Un giorno noto una ragazza alta e bionda. La sua andatura, insieme all’uniforme costituita allora da jeans, dolcevita aderente e sigaretta, non la fa passare inosservata. L’indomani i residenti dell’ospizio sono più numerosi all’ingresso: gli studenti stanno combinando qualcosa. La bella è lì, con dei compagni muniti di rotoli di carta. Ferma gli studenti perché firmino una petizione. Mi avvicino al suo splendore, lei m’invita a firmare per interrompere lo sciopero: lo faccio subito, arrossendo. Divertita, mi porge un rotolo affinché anch’io possa raccogliere le firme. Da quel giorno non ci siamo mai lasciati. Da quel giorno io esisto.

Discuto con Béatrice. Priva di preconcetti politici, difende ciò che le sembra ragionevole e ride di tante cose che fino ad allora a me sembravano piuttosto serie. Vede la vita come una commedia umana: io la percepisco piuttosto come una tragedia. Ci accapigliamo per queste divergenze, ma la sera mi tiene accanto a sé. Presto mi presenta ai suoi genitori, nel sontuoso palazzo del prefetto. Rischio di rovinare tutto. La signora moglie del prefetto si trova nel suo giardino alla francese. Upsa, il mio cane, la prende di mira, la fa cadere in mezzo al roseto e le lecca la faccia. La signora però mi propone di tenerla lì, perché si goda il giardino. In questo modo, penso, può controllare sua figlia.
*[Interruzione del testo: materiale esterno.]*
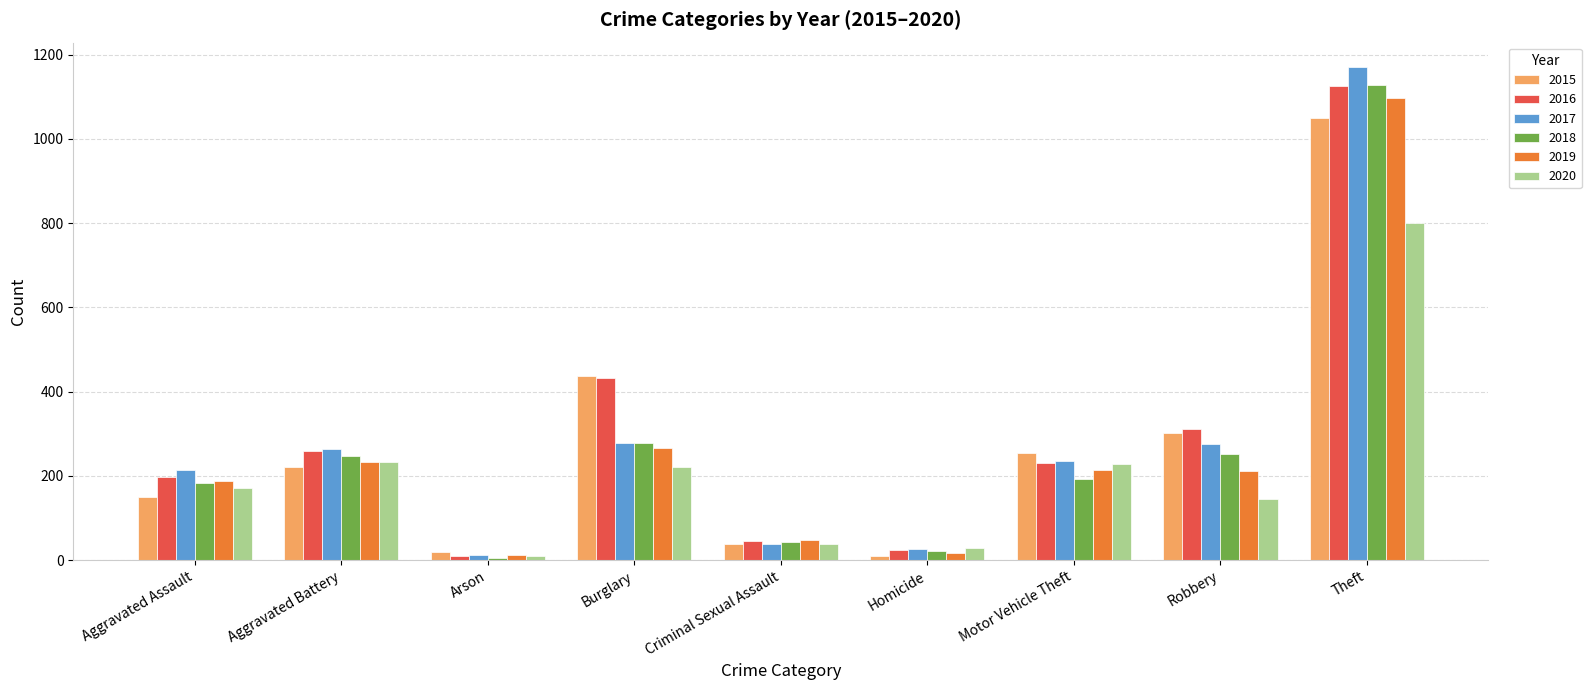

What position from the left is Robbery?

8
Acconsento: il mio alloggio di otto metri quadri non soddisfa Upsa, che vi resta chiusa tutto il giorno; i miei impegni di portiere notturno in un albergo e di piazzista – vendo enciclopedie e abiti da uomo nei quartieri operai di Reims, Troyes e Chalons – mi lasciano poco tempo per gli studi e ancor meno per lei. D’ora in avanti trascorreremo tutti i week end in prefettura.
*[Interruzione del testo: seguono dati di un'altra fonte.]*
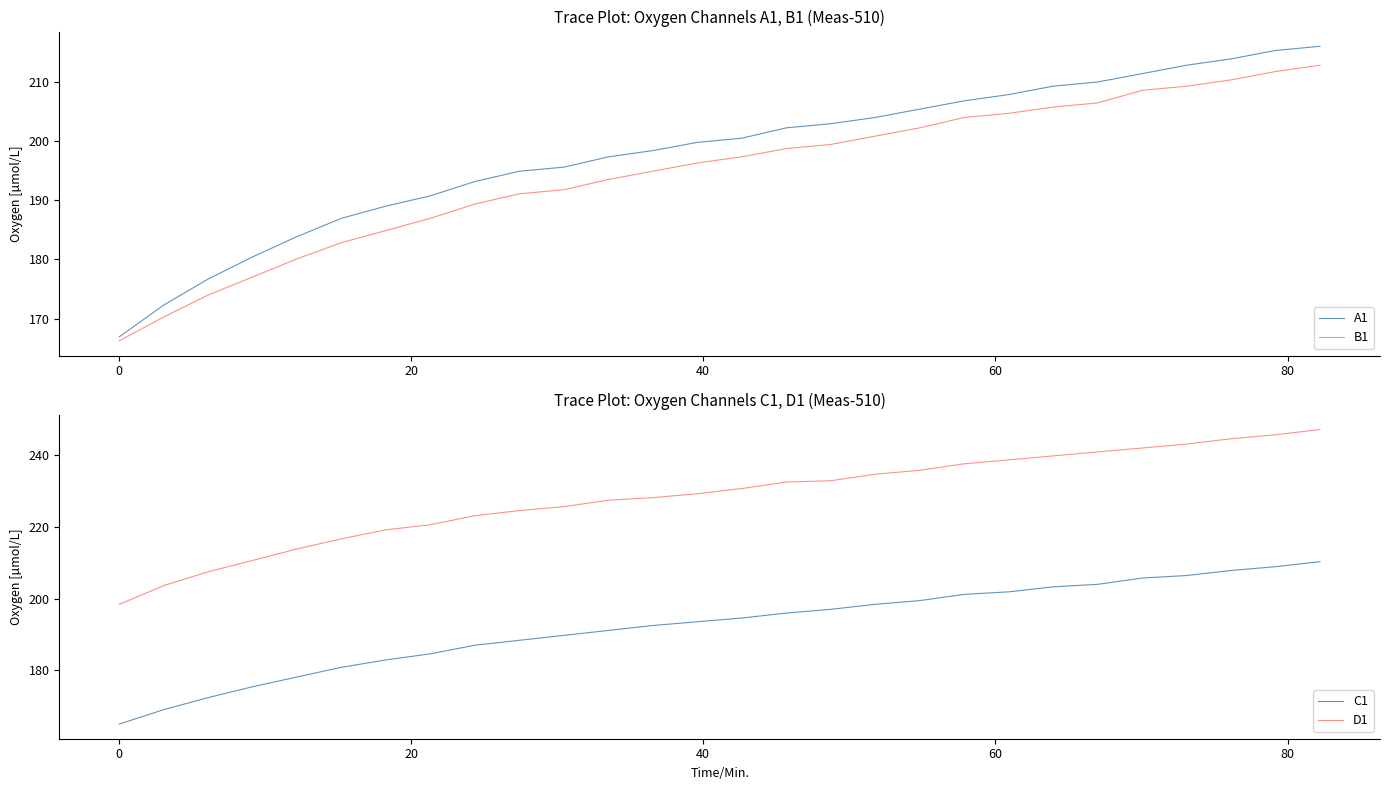

What is the minimum value for B1?

166.3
Mi riservano la camera da letto del generale de Gaulle, con il suo immenso letto costruito su misura. Béatrice mi raggiunge a notte fonda. La mattina mi porta la colazione a letto. È buffa. Crede di prendere i genitori per i fondelli. Fino al giorno in cui la mia incantevole futura suocera si presenta nella nostra camera con un sorrisino e chiede alla figlia di raggiungerla, di grazia.

Più della metà della nostra giornata trascorre in quel letto, dove prepariamo il nostro avvenire. Decidiamo di fare domanda per Scienze politiche, perfino per l’ÉNA, la prestigiosa École Nationale d’Administration. Mi do un gran daffare.

Durante le vacanze estive porto Béatrice nella mia Corsica. Siamo i primi della nostra generazione a vivere insieme senza essere sposati. I nostri fratelli maggiori hanno qualche difficoltà ad adattarsi alla cosa.

Spesso ci appartiamo nella macchia, e stentiamo a rispettare gli orari di mia nonna. Trascorriamo la notte sulla spiaggia deserta di Capo di Feno, tra il tepore della sabbia e il rumore della risacca, intorno a un piccolo falò. Ogni tanto raggiungiamo la mia famiglia nella casa di Ajaccio, dove mal si adattano alla nostra promiscuità noncurante. La mia cara mamma ci rimprovera di educare un po’ troppo precocemente le mie sorelline, Valérie e Aléxandra, ultimogenita di appena dodici anni.